ACTIVITY
Please reproduce the PyTorch nn.Module lecture notes below word for word, from the first line to the last.

EXCERPT PROVIDED

········

# <font color = 'indianred'>**Lecture Goal**
In this lecture, we will understand PyTorch nn. Module. All the modules in Pytorch are implemented as subclass of the torch.nn.Module class. Pytorch uses these modules to perfrom operations on Tensors. We will first understand some importnat modules and then use these in implementing Linear Regression.

We will first disuss following modules

- nn.Linear()
- nn.Sequential()
- nn.MSELoss()
- torch.optim()
- torch.utils.data.DataLoader
- torch.utils.data.TensorDataset



# <font color = 'indianred'>**Install Libraries**

In [2]:
# install torchviz libraries
if 'google.colab' in str(get_ipython()):
    !pip install torchsummary -qq

# <font color = 'indianred'>**Import Libraries**

In [3]:
# Importing PyTorch Library for building neural networks
import torch

# Importing PyTorch's neural network module
import torch.nn as nn

# Importing PyTorch's data loading utility
from torch.utils import data

# Importing PyTorch's functional interface for neural network operations
import torch.nn.functional as F

# Importing PyTorch's summary module for visualizing network architectures
import torchsummary

# Importing the random library to generate random dataset
import random

# Importing the math library for mathematical operations
import math

# <font color = 'indianred'>**nn.Module**

`nn.Module` is a fundamental base class for all neural network modules in PyTorch, and it serves as a base class for defining your own neural network architectures. Subclassing `nn.Module` is crucial for creating a class that can hold your model's weights, biases, and other learnable parameters.

········

(Extracted records)
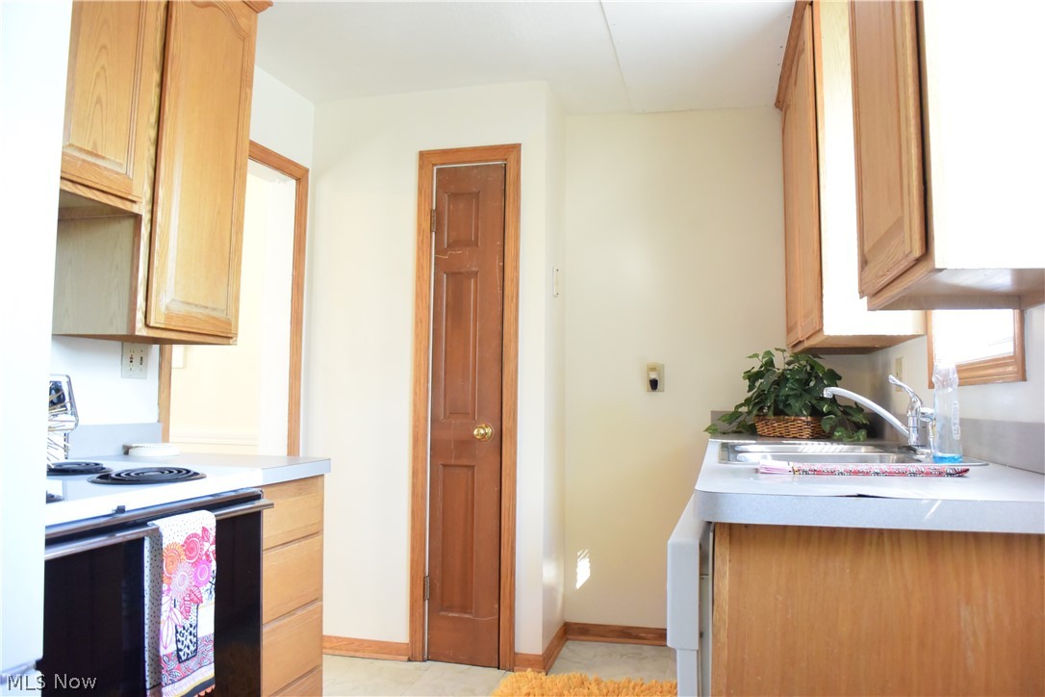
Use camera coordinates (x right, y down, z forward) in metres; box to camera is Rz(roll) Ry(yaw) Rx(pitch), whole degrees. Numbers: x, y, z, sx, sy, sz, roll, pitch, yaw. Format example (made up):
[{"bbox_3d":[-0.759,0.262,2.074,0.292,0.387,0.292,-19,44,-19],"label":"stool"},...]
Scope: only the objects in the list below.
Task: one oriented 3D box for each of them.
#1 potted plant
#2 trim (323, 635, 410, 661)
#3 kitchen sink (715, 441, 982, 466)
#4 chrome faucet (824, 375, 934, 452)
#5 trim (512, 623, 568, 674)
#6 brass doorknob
[{"bbox_3d":[0.960,0.170,2.905,0.541,0.318,0.397,0,-4,14],"label":"potted plant"},{"bbox_3d":[-0.660,1.178,3.102,0.450,0.083,0.020,0,-4,14],"label":"trim"},{"bbox_3d":[0.780,0.354,1.998,0.549,0.184,0.825,0,-4,14],"label":"kitchen sink"},{"bbox_3d":[0.900,0.167,1.989,0.243,0.195,0.169,0,-4,14],"label":"chrome faucet"},{"bbox_3d":[0.082,1.192,3.146,0.135,0.083,0.473,0,-4,14],"label":"trim"},{"bbox_3d":[-0.154,0.327,3.027,0.066,0.066,0.064,0,-4,14],"label":"brass doorknob"}]

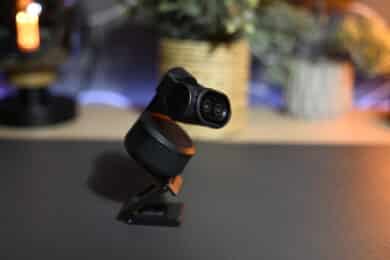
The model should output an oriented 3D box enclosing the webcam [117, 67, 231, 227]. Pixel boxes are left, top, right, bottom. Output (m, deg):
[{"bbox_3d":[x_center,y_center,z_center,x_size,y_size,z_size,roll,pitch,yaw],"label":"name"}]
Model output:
[{"bbox_3d":[-0.022,0.010,0.411,0.074,0.109,0.065,11,17,36],"label":"webcam"}]

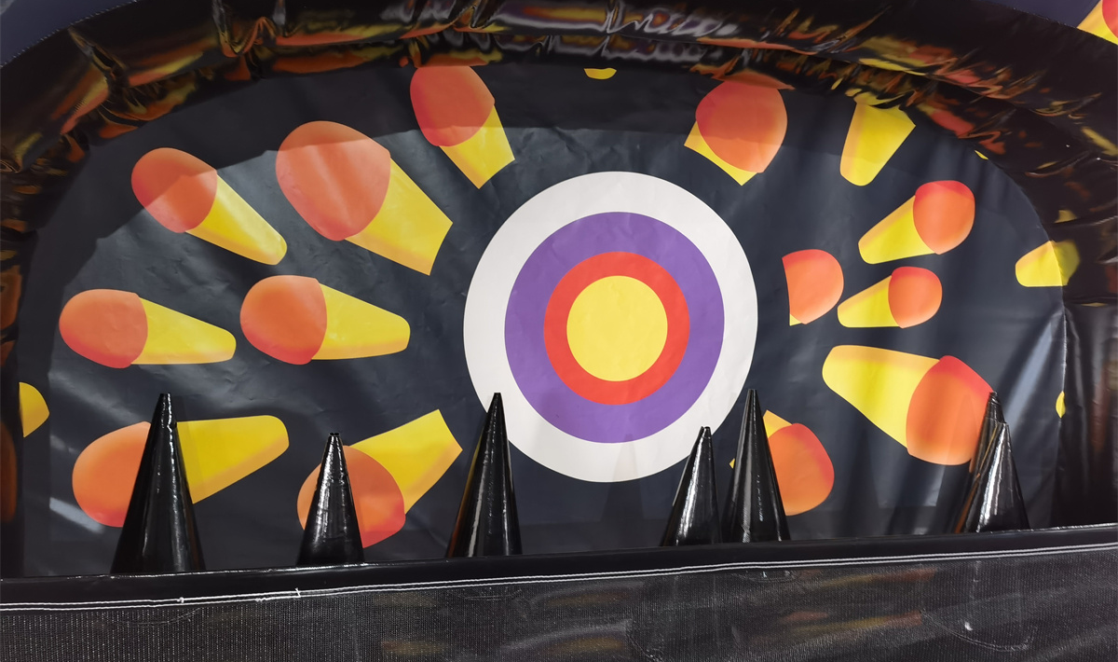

········

EXPECTED ANSWER
# <font color = 'indianred'>**Lecture Goal**
In this lecture, we will understand PyTorch nn. Module. All the modules in Pytorch are implemented as subclass of the torch.nn.Module class. Pytorch uses these modules to perfrom operations on Tensors. We will first understand some importnat modules and then use these in implementing Linear Regression.

We will first disuss following modules

- nn.Linear()
- nn.Sequential()
- nn.MSELoss()
- torch.optim()
- torch.utils.data.DataLoader
- torch.utils.data.TensorDataset



# <font color = 'indianred'>**Install Libraries**

In [2]:
# install torchviz libraries
if 'google.colab' in str(get_ipython()):
    !pip install torchsummary -qq

# <font color = 'indianred'>**Import Libraries**

In [3]:
# Importing PyTorch Library for building neural networks
import torch

# Importing PyTorch's neural network module
import torch.nn as nn

# Importing PyTorch's data loading utility
from torch.utils import data

# Importing PyTorch's functional interface for neural network operations
import torch.nn.functional as F

# Importing PyTorch's summary module for visualizing network architectures
import torchsummary

# Importing the random library to generate random dataset
import random

# Importing the math library for mathematical operations
import math

# <font color = 'indianred'>**nn.Module**

`nn.Module` is a fundamental base class for all neural network modules in PyTorch, and it serves as a base class for defining your own neural network architectures. Subclassing `nn.Module` is crucial for creating a class that can hold your model's weights, biases, and other learnable parameters.